What is needed
Examine the entries and show every line in which the word "purpose" is found.

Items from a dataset
----------

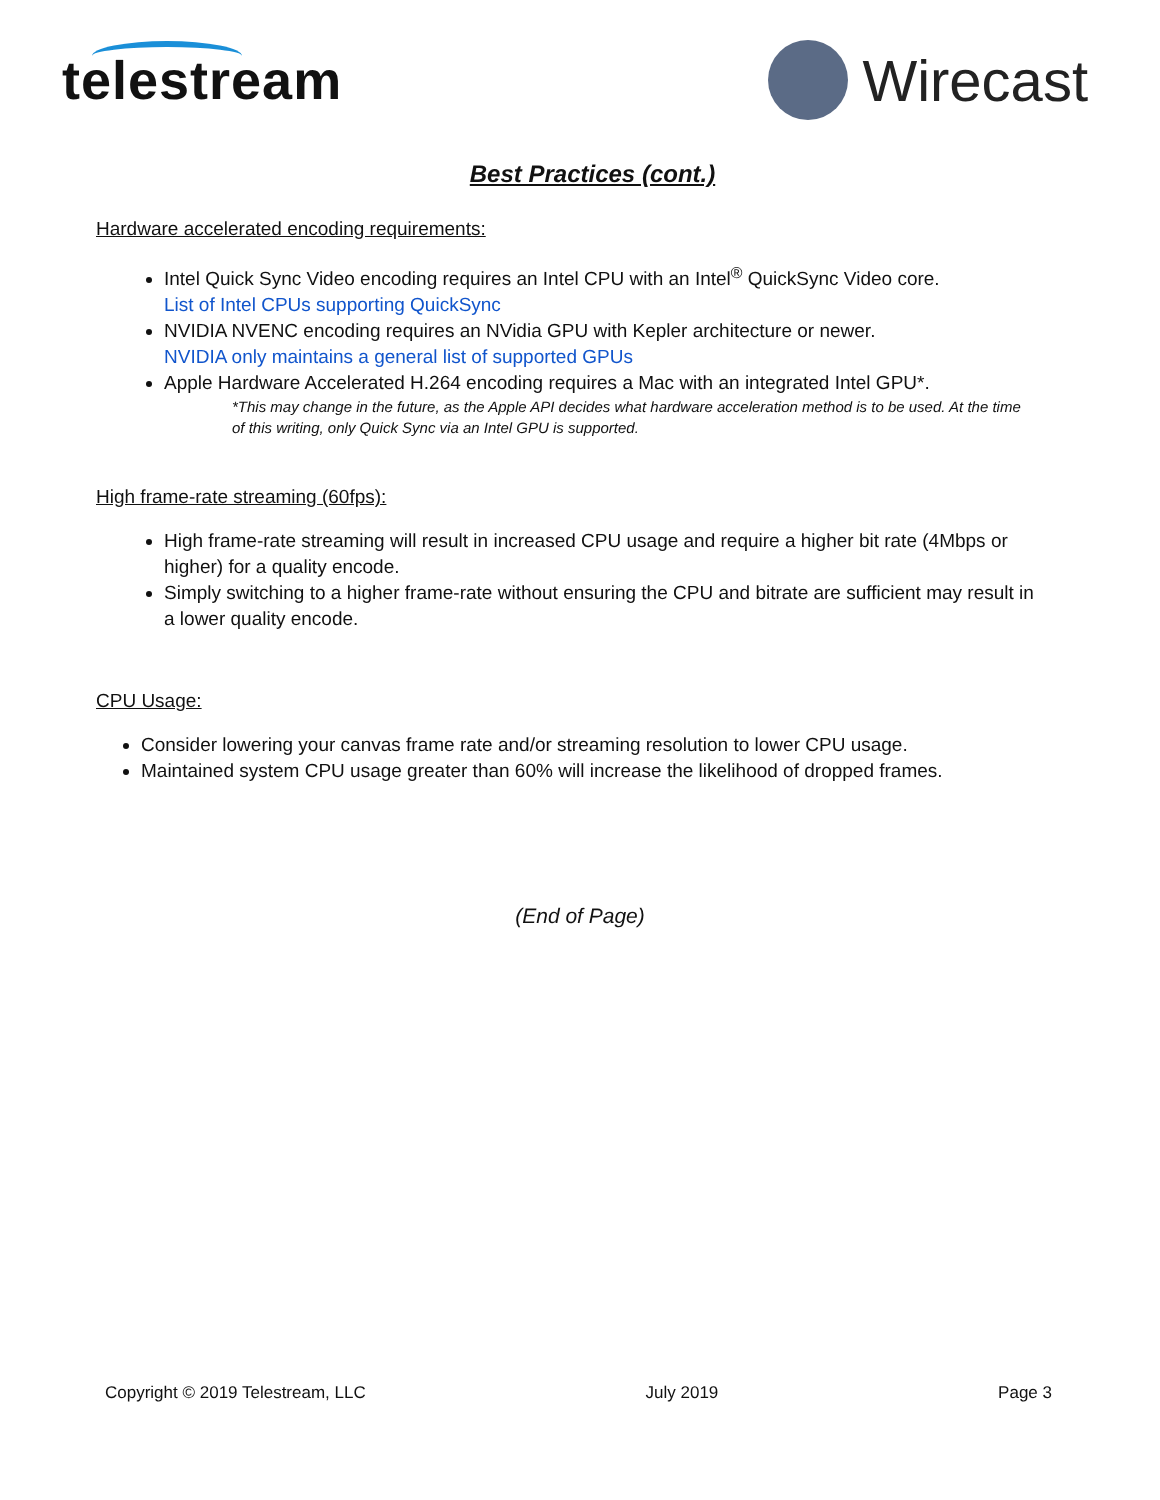telestream Wirecast
Best Practices (cont.)
Hardware accelerated encoding requirements:
Intel Quick Sync Video encoding requires an Intel CPU with an Intel<sup>®</sup> QuickSync Video core.
List of Intel CPUs supporting QuickSync
NVIDIA NVENC encoding requires an NVidia GPU with Kepler architecture or newer.
NVIDIA only maintains a general list of supported GPUs
Apple Hardware Accelerated H.264 encoding requires a Mac with an integrated Intel GPU*.
*This may change in the future, as the Apple API decides what hardware acceleration method is to be used. At the time of this writing, only Quick Sync via an Intel GPU is supported.
High frame-rate streaming (60fps):
High frame-rate streaming will result in increased CPU usage and require a higher bit rate (4Mbps or higher) for a quality encode.
Simply switching to a higher frame-rate without ensuring the CPU and bitrate are sufficient may result in a lower quality encode.
CPU Usage:
Consider lowering your canvas frame rate and/or streaming resolution to lower CPU usage.
Maintained system CPU usage greater than 60% will increase the likelihood of dropped frames.
(End of Page)
Copyright © 2019 Telestream, LLC July 2019 Page 3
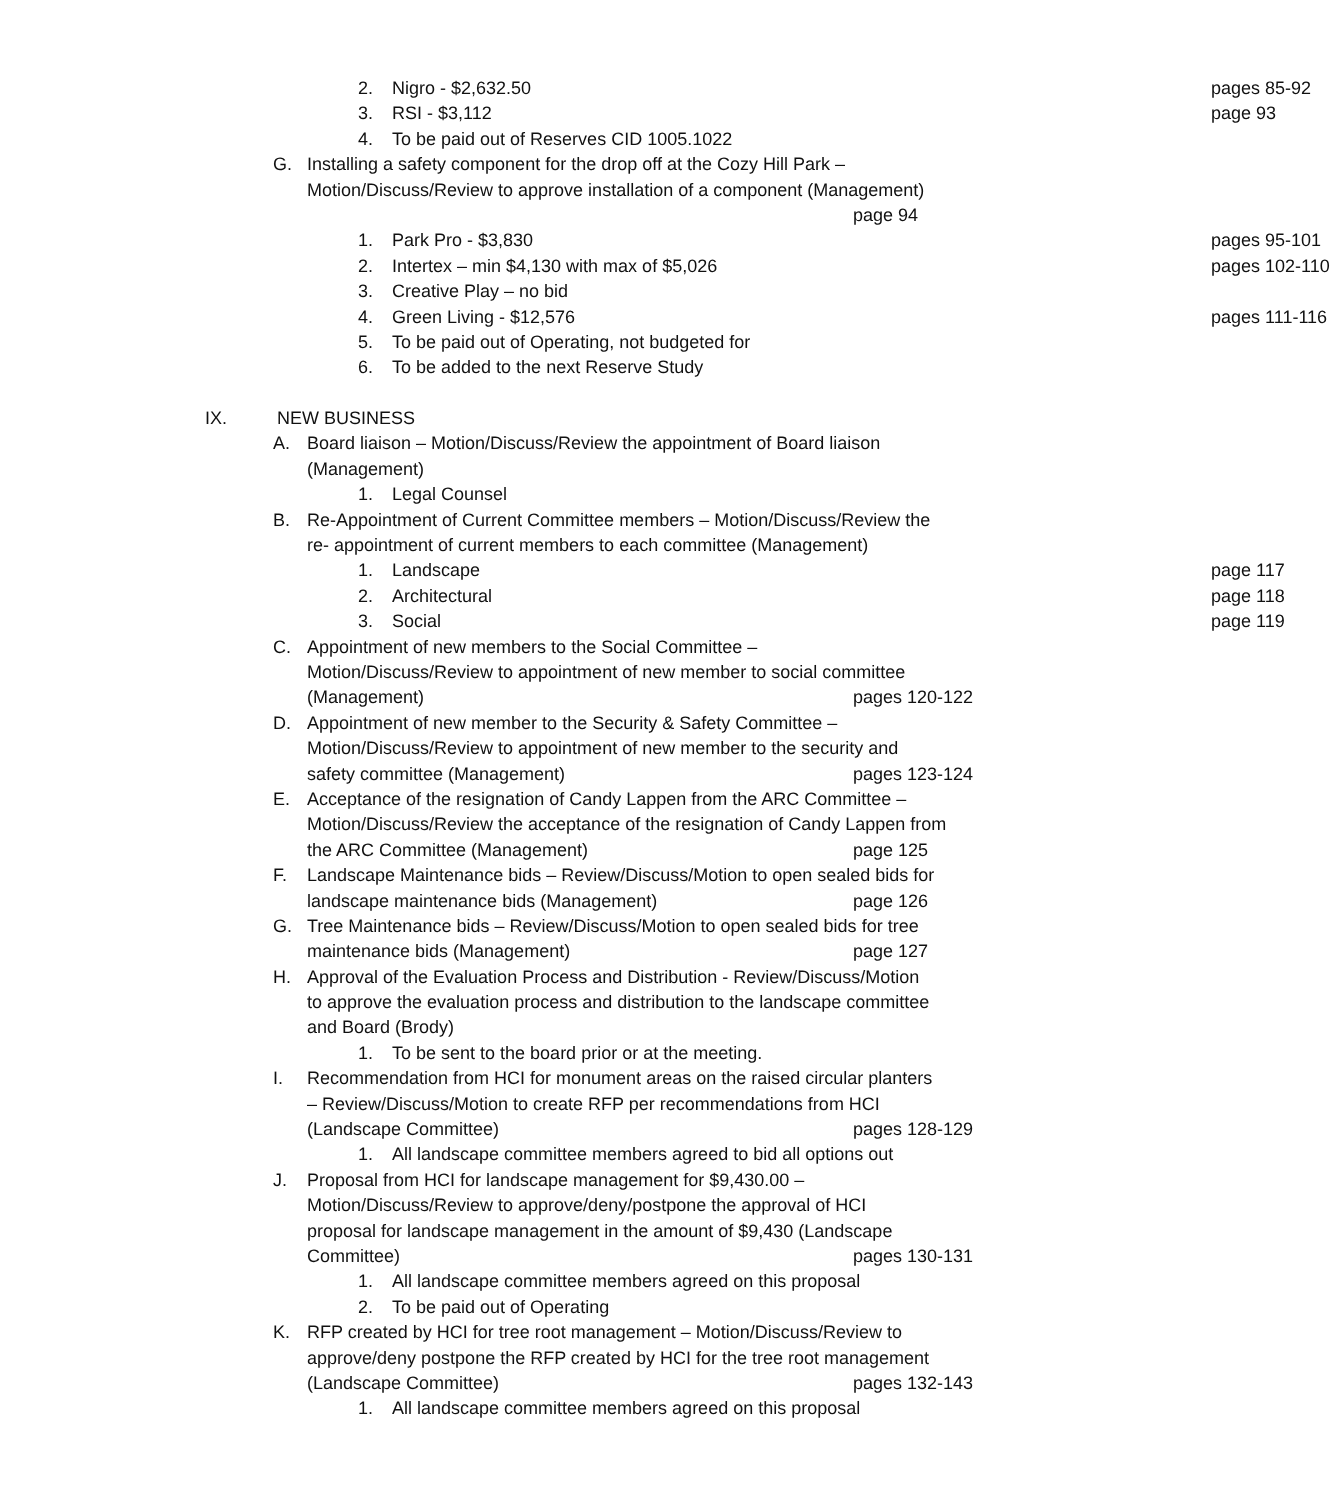2. Nigro - $2,632.50 pages 85-92
3. RSI - $3,112 page 93
4. To be paid out of Reserves CID 1005.1022
G. Installing a safety component for the drop off at the Cozy Hill Park –
Motion/Discuss/Review to approve installation of a component (Management)
page 94
1. Park Pro - $3,830 pages 95-101
2. Intertex – min $4,130 with max of $5,026 pages 102-110
3. Creative Play – no bid
4. Green Living - $12,576 pages 111-116
5. To be paid out of Operating, not budgeted for
6. To be added to the next Reserve Study
IX. NEW BUSINESS
A. Board liaison – Motion/Discuss/Review the appointment of Board liaison
(Management)
1. Legal Counsel
B. Re-Appointment of Current Committee members – Motion/Discuss/Review the
re- appointment of current members to each committee (Management)
1. Landscape page 117
2. Architectural page 118
3. Social page 119
C. Appointment of new members to the Social Committee –
Motion/Discuss/Review to appointment of new member to social committee
(Management) pages 120-122
D. Appointment of new member to the Security & Safety Committee –
Motion/Discuss/Review to appointment of new member to the security and
safety committee (Management) pages 123-124
E. Acceptance of the resignation of Candy Lappen from the ARC Committee –
Motion/Discuss/Review the acceptance of the resignation of Candy Lappen from
the ARC Committee (Management) page 125
F. Landscape Maintenance bids – Review/Discuss/Motion to open sealed bids for
landscape maintenance bids (Management) page 126
G. Tree Maintenance bids – Review/Discuss/Motion to open sealed bids for tree
maintenance bids (Management) page 127
H. Approval of the Evaluation Process and Distribution - Review/Discuss/Motion
to approve the evaluation process and distribution to the landscape committee
and Board (Brody)
1. To be sent to the board prior or at the meeting.
I. Recommendation from HCI for monument areas on the raised circular planters
– Review/Discuss/Motion to create RFP per recommendations from HCI
(Landscape Committee) pages 128-129
1. All landscape committee members agreed to bid all options out
J. Proposal from HCI for landscape management for $9,430.00 –
Motion/Discuss/Review to approve/deny/postpone the approval of HCI
proposal for landscape management in the amount of $9,430 (Landscape
Committee) pages 130-131
1. All landscape committee members agreed on this proposal
2. To be paid out of Operating
K. RFP created by HCI for tree root management – Motion/Discuss/Review to
approve/deny postpone the RFP created by HCI for the tree root management
(Landscape Committee) pages 132-143
1. All landscape committee members agreed on this proposal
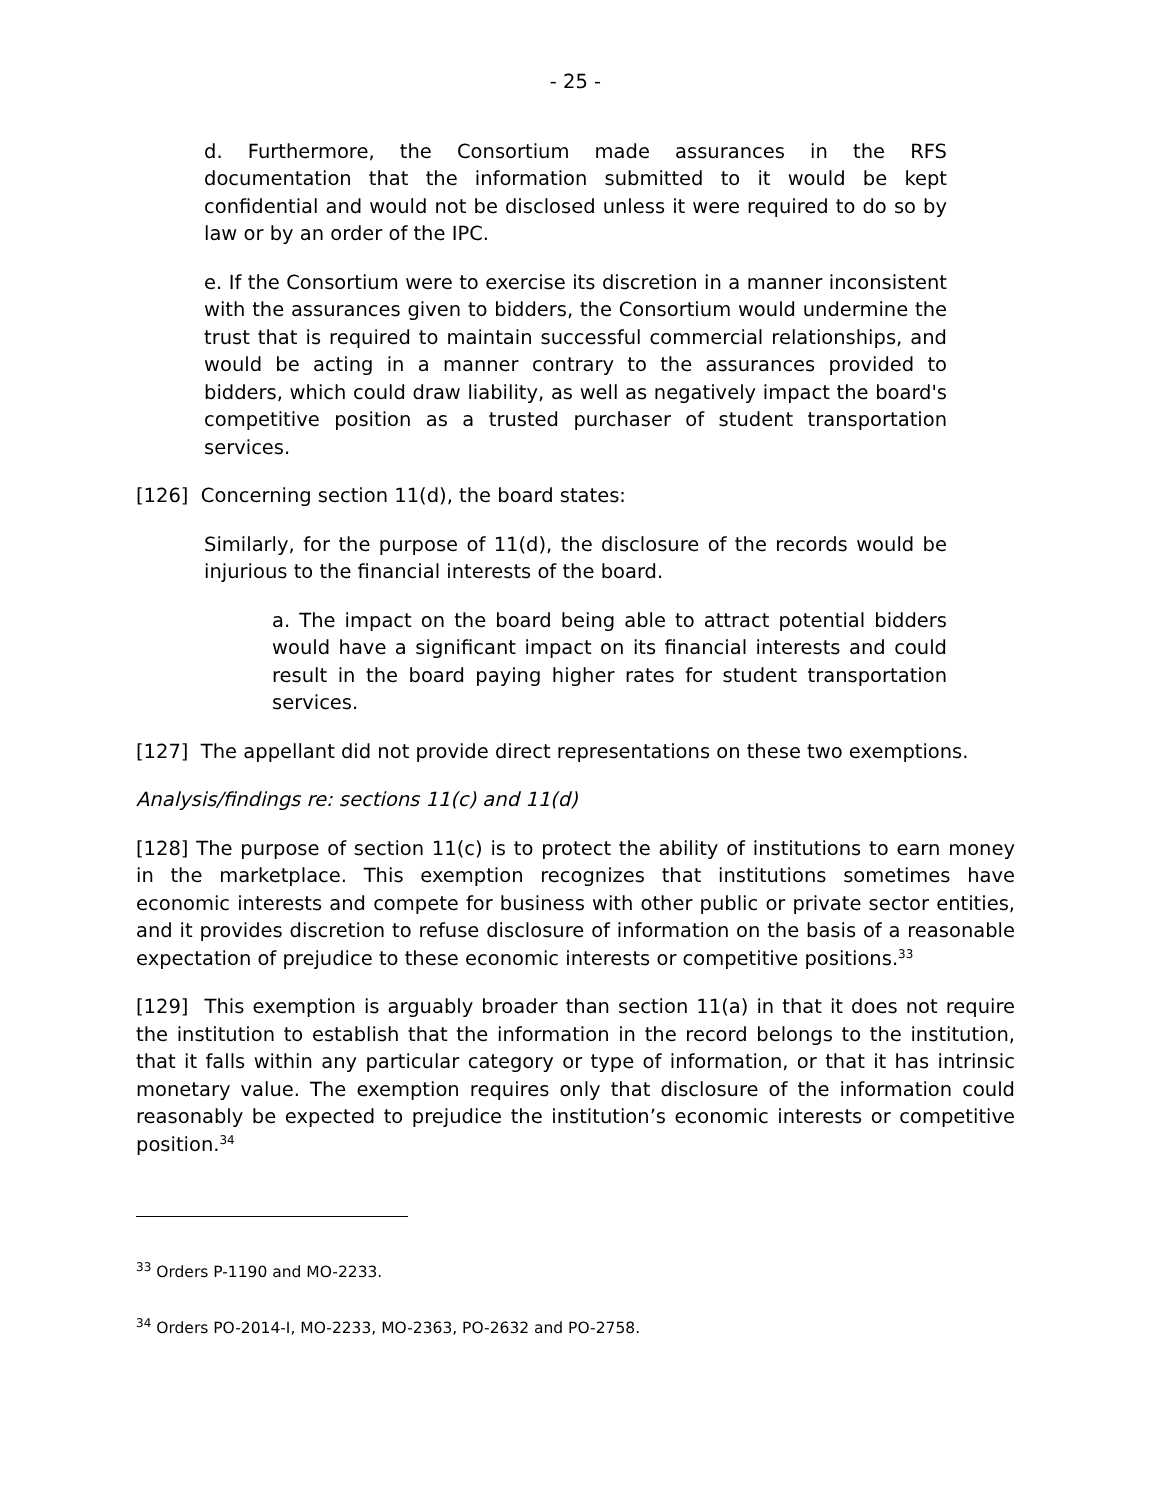- 25 -
d. Furthermore, the Consortium made assurances in the RFS documentation that the information submitted to it would be kept confidential and would not be disclosed unless it were required to do so by law or by an order of the IPC.
e. If the Consortium were to exercise its discretion in a manner inconsistent with the assurances given to bidders, the Consortium would undermine the trust that is required to maintain successful commercial relationships, and would be acting in a manner contrary to the assurances provided to bidders, which could draw liability, as well as negatively impact the board's competitive position as a trusted purchaser of student transportation services.
[126] Concerning section 11(d), the board states:
Similarly, for the purpose of 11(d), the disclosure of the records would be injurious to the financial interests of the board.
a. The impact on the board being able to attract potential bidders would have a significant impact on its financial interests and could result in the board paying higher rates for student transportation services.
[127] The appellant did not provide direct representations on these two exemptions.
Analysis/findings re: sections 11(c) and 11(d)
[128] The purpose of section 11(c) is to protect the ability of institutions to earn money in the marketplace. This exemption recognizes that institutions sometimes have economic interests and compete for business with other public or private sector entities, and it provides discretion to refuse disclosure of information on the basis of a reasonable expectation of prejudice to these economic interests or competitive positions.<sup>33</sup>
[129] This exemption is arguably broader than section 11(a) in that it does not require the institution to establish that the information in the record belongs to the institution, that it falls within any particular category or type of information, or that it has intrinsic monetary value. The exemption requires only that disclosure of the information could reasonably be expected to prejudice the institution’s economic interests or competitive position.<sup>34</sup>
<sup>33</sup> Orders P-1190 and MO-2233.
<sup>34</sup> Orders PO-2014-I, MO-2233, MO-2363, PO-2632 and PO-2758.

----------

Output
Similarly, for the purpose of 11(d), the disclosure of the records would be injurious to the financial interests of the board.
[128] The purpose of section 11(c) is to protect the ability of institutions to earn money in the marketplace. This exemption recognizes that institutions sometimes have economic interests and compete for business with other public or private sector entities, and it provides discretion to refuse disclosure of information on the basis of a reasonable expectation of prejudice to these economic interests or competitive positions.<sup>33</sup>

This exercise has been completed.